Recently Sabarasa announced an anthology of art game darling Jason Rohrer’s games for DSiWare. As a package, Alt-Play is closing in on exactly the kind of thing this industry needs. It’s a selection of short subjects, all by the same author, all musing about some aspect of love and life and family. As a distribution platform, I’m unsure how DSiWare compares even to Xbox Live or WiiWare. I doubt it’s absolutely ideal. It’s as if David Sedaris put out a book exclusively for download on the Android platform — before everyone knew who David Sedaris was. Maybe not the best way to make an impact, even if I’m sure Rohrer can stretch his royalties to buy vegetable seeds for the next twenty years.
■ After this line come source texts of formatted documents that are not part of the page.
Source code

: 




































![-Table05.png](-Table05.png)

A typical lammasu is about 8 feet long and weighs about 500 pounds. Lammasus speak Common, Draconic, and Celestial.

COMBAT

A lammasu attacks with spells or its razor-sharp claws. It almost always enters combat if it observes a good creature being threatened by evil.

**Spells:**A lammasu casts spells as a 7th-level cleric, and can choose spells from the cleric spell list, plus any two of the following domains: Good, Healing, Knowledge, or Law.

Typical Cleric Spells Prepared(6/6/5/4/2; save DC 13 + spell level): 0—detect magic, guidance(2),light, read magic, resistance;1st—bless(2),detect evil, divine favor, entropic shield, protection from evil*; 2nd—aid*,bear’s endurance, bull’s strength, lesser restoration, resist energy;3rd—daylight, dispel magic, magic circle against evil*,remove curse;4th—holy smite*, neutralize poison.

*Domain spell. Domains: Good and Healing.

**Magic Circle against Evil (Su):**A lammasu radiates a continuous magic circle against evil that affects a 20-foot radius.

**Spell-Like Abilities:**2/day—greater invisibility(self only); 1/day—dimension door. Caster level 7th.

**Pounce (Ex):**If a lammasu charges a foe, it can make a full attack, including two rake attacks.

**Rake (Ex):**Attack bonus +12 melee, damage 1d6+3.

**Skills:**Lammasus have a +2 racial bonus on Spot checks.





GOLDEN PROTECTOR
Game jams hit close to the mark, challenging a handful of authors to craft their own take on a theme within certain time and often technical constraints. Some problems are that the results are rarely compiled and promoted and that often the incentive to finish and hone the projects is fairly small. Let’s say twenty game artists of various levels spend twenty-four hours to design a game about ice. Three or four of the games might be polished yet empty. Another four or five might be brilliant yet devoid of style or grace. Another three might be a good start, then simply end for lack of development time. And then the rest might involve a square moving against a green background. Game jams are a wonderful exercise. It’s just a shame that they’re rarely more than an exercise.
A Common Voice
What I would like to see is a mainstream editorial construct to arrange bite-sized games around a central conceit, thereby building something like a comprehensive perspective on that conceit. You do get a bit of this with old-fashioned sequels like Simon’s Quest and The Adventure of Link, that take the same basic premise from the original game and then approach it from a different direction. Imagine if every four to six months some publisher were to release a disc with six perspectives from major game developers on a single theme. Let’s say the June 2011 volume is called Sour, and it contains short games by Tetsuya Mizuguchi, Kenji Eno, Peter Molyneux, Cactus, Kenta Cho, and (of all people) Ed Logg. And let’s say it costs, oh, twenty bucks.
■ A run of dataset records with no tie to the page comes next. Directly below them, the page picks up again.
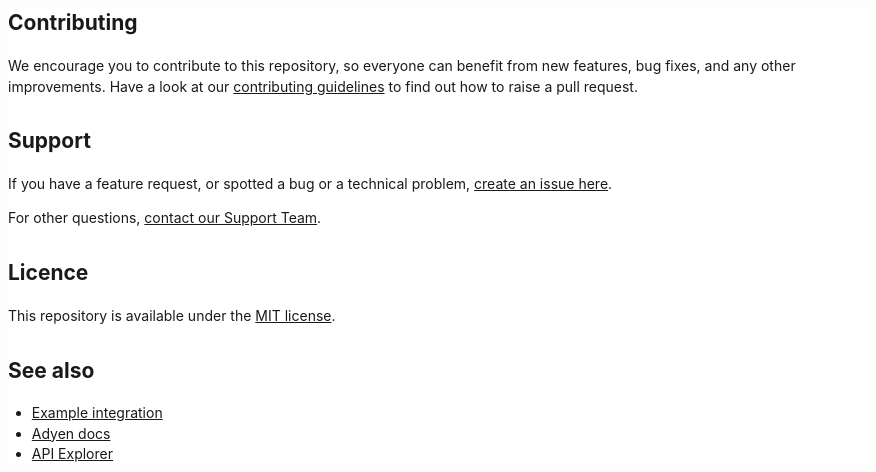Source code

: ## Contributing

We encourage you to contribute to this repository, so everyone can benefit from new features, bug fixes, and any other improvements.
Have a look at our [contributing guidelines](/CONTRIBUTING.md) to find out how to raise a pull request.

## Support
If you have a feature request, or spotted a bug or a technical problem, [create an issue here](https://github.com/Adyen/adyen-ruby-api-library/issues/new/choose).

For other questions, [contact our Support Team](https://www.adyen.help/hc/en-us/requests/new?ticket_form_id=360000705420).

## Licence
This repository is available under the [MIT license](https://github.com/Adyen/adyen-ruby-api-library/blob/main/LICENSE).

## See also
* [Example integration](https://github.com/adyen-examples/adyen-rails-online-payments)
* [Adyen docs](https://docs.adyen.com/)
* [API Explorer](https://docs.adyen.com/api-explorer/)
People would buy Sour on the basis of the big-name designers, and thus would be introduced both to the indie designers and the work of an old master. Players would be able to cross reference all the perspectives and see the many different ways that the medium can be used to communicate a simple theme. If there were a certain prestige around this publication — if it were to become the “in” thing for a developer to contribute to, to show that he knew what he was doing or to spread awareness for her work, then it could take off without having to pay the big developers huge fees. Everyone would get perhaps a small flat rate and then a percentage of the royalties.
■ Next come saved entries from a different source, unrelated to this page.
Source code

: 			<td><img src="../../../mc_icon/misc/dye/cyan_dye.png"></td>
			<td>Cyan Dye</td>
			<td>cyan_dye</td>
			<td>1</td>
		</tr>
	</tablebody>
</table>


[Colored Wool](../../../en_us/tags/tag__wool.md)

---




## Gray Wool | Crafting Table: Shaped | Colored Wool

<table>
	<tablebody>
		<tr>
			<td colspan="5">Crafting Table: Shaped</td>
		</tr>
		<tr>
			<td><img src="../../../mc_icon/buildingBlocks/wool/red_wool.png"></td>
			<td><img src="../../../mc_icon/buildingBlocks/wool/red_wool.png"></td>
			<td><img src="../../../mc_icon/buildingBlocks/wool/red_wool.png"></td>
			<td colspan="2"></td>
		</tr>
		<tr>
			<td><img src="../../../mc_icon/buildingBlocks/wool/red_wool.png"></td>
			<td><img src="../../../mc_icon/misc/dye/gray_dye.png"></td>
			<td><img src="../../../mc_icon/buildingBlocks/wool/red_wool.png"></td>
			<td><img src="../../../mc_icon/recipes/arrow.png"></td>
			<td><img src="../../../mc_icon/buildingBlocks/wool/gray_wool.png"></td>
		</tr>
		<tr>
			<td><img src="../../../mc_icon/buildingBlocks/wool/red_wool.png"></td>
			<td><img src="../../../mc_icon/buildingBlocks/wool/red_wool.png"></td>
And then four to six months later, we’d have another volume. Let’s call it Ancient. Then another four to six months, and we’d have Awkward. Maybe their spines would match. Maybe they’d be numbered. For people who came in late, it would be a big deal to collect the back issues and build a complete collection. Eventually your or my favorite designer would have a shot, and we would be forced to take a dip and see what the fuss was about. People would get hooked; word would spread.
This is just an example, but it is exactly what the industry needs. Right now. And after five years of talking about it, I’m still waiting for it to happen.